§ About this task
Beneath this instruction is a block of data; output from it exactly the lines that run from the one containing "right shoulder: (145, 231)" through the one containing "right shoulder: (170, 165)", inclusive.

§ Listed records
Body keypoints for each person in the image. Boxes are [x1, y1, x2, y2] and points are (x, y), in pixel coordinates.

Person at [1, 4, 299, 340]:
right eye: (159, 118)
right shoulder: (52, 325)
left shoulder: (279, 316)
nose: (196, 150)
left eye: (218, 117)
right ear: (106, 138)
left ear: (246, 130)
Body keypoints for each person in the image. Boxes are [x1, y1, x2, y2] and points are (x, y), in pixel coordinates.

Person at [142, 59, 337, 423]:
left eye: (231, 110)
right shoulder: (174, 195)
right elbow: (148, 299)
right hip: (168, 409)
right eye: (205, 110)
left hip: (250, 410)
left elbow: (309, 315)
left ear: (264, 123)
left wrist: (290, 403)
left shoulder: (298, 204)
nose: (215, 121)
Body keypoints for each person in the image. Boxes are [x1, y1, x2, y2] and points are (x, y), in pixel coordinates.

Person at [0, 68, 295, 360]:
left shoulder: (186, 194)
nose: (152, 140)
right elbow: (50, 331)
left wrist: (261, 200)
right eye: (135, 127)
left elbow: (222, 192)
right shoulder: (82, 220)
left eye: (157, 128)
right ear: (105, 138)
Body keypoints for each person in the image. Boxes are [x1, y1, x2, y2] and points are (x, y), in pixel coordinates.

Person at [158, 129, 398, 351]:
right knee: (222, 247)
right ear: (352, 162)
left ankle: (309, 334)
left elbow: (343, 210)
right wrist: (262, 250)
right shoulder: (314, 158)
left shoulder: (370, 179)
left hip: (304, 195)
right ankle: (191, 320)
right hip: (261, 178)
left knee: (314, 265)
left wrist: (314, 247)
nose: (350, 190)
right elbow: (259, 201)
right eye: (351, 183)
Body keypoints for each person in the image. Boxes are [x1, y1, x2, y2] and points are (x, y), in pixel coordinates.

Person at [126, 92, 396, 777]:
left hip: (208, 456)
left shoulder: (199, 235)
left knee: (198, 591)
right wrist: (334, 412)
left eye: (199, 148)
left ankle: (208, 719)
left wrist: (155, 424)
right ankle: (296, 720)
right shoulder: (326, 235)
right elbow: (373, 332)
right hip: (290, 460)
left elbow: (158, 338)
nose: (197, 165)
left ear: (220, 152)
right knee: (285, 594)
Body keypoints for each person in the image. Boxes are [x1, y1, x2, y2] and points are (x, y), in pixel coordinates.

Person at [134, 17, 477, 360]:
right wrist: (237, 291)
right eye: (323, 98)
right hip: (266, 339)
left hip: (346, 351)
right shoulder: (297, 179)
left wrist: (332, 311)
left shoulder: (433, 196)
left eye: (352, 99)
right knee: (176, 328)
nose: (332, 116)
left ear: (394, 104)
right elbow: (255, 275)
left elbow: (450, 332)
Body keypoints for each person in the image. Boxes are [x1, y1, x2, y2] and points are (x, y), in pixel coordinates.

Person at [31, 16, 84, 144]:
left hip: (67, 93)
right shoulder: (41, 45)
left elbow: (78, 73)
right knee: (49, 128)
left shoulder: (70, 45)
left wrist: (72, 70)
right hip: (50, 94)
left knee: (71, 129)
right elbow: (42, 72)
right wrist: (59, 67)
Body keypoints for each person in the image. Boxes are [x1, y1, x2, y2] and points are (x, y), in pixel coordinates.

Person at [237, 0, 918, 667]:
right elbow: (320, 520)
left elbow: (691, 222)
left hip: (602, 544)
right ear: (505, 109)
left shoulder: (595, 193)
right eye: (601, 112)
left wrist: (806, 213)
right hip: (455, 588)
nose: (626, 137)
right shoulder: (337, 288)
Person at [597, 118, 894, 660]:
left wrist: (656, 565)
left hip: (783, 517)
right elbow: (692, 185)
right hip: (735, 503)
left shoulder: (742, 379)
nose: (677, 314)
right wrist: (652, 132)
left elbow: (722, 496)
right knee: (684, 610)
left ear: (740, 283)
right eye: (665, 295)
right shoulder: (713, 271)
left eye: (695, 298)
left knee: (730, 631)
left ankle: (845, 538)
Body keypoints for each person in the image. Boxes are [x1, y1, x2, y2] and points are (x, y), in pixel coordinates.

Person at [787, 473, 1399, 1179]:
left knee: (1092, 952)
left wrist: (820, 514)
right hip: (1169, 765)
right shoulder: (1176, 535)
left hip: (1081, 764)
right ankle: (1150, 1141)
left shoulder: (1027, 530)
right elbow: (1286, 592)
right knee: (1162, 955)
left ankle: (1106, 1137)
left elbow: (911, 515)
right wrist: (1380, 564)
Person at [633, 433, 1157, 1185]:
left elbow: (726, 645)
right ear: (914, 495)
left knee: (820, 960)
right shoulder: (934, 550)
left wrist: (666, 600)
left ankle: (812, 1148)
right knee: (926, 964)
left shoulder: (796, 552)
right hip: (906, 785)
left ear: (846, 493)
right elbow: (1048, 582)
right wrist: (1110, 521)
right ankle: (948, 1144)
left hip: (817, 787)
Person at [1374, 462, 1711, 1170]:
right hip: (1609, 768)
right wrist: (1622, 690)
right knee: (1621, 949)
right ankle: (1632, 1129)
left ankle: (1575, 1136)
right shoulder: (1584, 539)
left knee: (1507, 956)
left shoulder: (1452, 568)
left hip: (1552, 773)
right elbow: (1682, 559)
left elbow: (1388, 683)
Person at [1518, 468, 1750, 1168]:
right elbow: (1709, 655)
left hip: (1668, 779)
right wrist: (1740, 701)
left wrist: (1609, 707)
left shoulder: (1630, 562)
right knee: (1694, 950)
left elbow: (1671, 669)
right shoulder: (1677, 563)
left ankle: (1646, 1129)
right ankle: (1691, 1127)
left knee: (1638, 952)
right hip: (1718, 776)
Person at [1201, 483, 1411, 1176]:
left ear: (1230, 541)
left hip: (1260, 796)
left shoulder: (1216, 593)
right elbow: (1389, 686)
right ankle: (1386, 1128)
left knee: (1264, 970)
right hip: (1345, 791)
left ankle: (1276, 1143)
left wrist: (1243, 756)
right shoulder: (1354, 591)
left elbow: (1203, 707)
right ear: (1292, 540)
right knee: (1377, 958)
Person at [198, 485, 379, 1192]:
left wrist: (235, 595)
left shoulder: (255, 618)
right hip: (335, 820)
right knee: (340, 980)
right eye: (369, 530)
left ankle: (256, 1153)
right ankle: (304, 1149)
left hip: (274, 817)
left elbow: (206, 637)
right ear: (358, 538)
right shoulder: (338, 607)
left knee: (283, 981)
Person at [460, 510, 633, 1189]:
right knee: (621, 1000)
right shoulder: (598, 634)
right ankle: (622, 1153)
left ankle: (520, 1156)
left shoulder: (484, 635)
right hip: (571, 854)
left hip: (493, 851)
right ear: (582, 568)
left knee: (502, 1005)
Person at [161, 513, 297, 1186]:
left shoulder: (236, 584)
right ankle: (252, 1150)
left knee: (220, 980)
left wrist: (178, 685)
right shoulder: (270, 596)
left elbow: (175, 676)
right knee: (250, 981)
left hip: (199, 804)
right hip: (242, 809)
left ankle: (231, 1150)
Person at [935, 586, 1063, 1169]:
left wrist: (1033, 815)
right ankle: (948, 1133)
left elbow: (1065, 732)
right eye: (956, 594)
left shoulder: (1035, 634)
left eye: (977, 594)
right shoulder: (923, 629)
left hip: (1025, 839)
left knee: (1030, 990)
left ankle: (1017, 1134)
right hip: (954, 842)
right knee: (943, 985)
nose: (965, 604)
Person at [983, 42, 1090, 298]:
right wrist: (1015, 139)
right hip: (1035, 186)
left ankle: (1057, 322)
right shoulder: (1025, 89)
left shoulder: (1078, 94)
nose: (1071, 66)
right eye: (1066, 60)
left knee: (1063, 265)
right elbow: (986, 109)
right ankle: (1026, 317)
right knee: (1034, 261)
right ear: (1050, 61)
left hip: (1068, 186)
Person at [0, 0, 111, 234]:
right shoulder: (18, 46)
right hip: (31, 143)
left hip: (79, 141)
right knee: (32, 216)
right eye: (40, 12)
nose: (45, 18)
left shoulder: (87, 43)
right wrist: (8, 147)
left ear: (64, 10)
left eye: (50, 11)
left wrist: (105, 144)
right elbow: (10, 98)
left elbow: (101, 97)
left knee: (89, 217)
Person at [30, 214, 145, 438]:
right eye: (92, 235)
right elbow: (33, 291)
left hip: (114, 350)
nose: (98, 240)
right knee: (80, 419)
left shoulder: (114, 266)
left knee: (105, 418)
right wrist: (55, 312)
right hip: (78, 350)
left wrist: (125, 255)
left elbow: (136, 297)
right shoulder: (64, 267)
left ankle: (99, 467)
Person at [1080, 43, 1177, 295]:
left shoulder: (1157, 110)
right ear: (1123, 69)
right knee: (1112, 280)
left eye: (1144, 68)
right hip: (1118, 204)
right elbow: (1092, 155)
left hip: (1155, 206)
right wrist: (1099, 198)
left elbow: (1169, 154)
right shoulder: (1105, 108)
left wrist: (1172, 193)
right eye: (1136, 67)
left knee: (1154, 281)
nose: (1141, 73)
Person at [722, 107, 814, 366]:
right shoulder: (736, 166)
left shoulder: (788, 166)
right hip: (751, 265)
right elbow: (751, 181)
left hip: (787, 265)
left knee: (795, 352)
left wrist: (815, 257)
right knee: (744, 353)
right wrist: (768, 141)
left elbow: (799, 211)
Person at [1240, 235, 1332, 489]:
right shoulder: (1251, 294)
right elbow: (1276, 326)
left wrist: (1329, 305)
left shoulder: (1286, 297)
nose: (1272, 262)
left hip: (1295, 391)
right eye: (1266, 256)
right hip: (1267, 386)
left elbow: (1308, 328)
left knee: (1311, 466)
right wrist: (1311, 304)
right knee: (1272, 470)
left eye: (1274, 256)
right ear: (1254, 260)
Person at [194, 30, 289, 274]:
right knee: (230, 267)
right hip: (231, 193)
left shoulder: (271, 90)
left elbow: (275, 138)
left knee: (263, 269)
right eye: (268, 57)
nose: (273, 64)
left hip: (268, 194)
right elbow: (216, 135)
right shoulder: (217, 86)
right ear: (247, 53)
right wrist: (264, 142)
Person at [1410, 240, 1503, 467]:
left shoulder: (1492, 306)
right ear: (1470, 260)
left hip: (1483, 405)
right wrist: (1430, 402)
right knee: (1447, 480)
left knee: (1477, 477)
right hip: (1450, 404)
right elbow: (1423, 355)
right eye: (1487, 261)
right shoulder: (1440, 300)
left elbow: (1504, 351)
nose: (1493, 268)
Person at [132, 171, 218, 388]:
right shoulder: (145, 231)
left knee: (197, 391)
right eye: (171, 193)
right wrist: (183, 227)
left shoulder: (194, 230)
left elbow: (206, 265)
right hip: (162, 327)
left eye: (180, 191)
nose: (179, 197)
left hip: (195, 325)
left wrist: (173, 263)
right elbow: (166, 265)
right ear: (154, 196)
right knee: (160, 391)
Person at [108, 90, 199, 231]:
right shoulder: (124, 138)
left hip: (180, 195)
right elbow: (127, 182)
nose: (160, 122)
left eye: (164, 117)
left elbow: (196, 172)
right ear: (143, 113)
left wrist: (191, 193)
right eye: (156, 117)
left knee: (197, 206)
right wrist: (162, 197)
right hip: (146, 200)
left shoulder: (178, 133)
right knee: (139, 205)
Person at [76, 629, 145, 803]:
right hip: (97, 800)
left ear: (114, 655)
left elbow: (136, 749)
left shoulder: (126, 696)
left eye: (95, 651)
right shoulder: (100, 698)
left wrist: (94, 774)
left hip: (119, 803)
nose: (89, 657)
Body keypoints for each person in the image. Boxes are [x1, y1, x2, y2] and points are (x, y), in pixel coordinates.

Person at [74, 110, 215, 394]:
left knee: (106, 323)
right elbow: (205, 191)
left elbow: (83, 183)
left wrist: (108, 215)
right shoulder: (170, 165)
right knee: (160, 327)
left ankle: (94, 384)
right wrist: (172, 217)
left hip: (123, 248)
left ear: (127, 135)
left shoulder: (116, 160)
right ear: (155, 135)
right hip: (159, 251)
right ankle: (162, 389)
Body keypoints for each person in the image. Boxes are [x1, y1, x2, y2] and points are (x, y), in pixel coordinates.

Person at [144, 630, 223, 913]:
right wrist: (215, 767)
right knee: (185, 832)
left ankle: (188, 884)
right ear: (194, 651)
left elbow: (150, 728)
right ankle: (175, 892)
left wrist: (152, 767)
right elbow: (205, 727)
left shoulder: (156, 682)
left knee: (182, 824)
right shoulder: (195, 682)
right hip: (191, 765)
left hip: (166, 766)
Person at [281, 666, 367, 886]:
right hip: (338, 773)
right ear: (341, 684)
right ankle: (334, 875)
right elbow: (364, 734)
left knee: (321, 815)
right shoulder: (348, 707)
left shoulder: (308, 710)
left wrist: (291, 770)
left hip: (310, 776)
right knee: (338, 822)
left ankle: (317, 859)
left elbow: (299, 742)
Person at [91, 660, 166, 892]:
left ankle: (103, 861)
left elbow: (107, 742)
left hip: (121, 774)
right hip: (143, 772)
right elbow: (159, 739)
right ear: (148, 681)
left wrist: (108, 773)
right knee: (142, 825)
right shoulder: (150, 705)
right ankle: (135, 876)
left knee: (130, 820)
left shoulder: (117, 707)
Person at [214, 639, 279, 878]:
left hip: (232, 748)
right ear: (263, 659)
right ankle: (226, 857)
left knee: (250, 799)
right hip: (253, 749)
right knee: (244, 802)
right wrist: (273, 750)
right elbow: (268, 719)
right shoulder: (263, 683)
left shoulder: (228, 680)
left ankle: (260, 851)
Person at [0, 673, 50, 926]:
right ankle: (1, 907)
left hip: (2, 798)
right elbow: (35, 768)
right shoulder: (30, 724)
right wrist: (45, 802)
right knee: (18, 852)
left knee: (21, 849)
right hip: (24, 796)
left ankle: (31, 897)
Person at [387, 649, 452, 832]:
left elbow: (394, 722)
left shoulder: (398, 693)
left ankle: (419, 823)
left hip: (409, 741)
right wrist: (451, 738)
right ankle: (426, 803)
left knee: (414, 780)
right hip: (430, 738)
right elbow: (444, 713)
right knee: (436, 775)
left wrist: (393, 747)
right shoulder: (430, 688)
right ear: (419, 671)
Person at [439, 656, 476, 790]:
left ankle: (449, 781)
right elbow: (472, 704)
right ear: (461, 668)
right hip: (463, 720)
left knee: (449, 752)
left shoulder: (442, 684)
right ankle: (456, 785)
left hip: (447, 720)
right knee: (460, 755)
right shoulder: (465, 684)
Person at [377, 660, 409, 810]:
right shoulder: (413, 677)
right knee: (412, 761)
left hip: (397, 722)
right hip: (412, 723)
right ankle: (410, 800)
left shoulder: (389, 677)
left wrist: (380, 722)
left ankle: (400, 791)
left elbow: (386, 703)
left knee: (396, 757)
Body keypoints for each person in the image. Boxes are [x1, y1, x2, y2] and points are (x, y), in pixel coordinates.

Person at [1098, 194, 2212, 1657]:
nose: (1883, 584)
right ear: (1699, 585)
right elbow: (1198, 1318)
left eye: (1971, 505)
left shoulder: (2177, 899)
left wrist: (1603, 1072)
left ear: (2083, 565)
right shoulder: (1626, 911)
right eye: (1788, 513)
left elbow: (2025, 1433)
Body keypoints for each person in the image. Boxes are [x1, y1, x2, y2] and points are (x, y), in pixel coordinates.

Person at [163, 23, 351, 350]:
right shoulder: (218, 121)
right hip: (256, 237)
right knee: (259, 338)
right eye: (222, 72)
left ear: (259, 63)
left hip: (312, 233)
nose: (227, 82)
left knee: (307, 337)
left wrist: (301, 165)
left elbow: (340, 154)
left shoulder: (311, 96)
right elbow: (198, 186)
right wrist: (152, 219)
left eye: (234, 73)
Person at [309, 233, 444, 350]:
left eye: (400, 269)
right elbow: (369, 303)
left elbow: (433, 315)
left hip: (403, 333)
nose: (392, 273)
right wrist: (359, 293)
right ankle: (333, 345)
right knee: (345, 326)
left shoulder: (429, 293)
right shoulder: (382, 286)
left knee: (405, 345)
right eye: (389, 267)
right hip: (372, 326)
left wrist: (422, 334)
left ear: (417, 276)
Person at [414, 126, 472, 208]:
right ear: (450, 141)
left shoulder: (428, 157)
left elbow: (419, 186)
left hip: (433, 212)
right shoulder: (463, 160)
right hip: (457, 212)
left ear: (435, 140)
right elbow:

§ Problem solution
right shoulder: (145, 231)
left knee: (197, 391)
right eye: (171, 193)
right wrist: (183, 227)
left shoulder: (194, 230)
left elbow: (206, 265)
right hip: (162, 327)
left eye: (180, 191)
nose: (179, 197)
left hip: (195, 325)
left wrist: (173, 263)
right elbow: (166, 265)
right ear: (154, 196)
right knee: (160, 391)
Person at [108, 90, 199, 231]:
right shoulder: (124, 138)
left hip: (180, 195)
right elbow: (127, 182)
nose: (160, 122)
left eye: (164, 117)
left elbow: (196, 172)
right ear: (143, 113)
left wrist: (191, 193)
right eye: (156, 117)
left knee: (197, 206)
right wrist: (162, 197)
right hip: (146, 200)
left shoulder: (178, 133)
right knee: (139, 205)
Person at [76, 629, 145, 803]:
right hip: (97, 800)
left ear: (114, 655)
left elbow: (136, 749)
left shoulder: (126, 696)
left eye: (95, 651)
right shoulder: (100, 698)
left wrist: (94, 774)
left hip: (119, 803)
nose: (89, 657)
Body keypoints for each person in the image. Boxes are [x1, y1, x2, y2] and points are (x, y), in pixel coordinates.

Person at [74, 110, 215, 394]:
left knee: (106, 323)
right elbow: (205, 191)
left elbow: (83, 183)
left wrist: (108, 215)
right shoulder: (170, 165)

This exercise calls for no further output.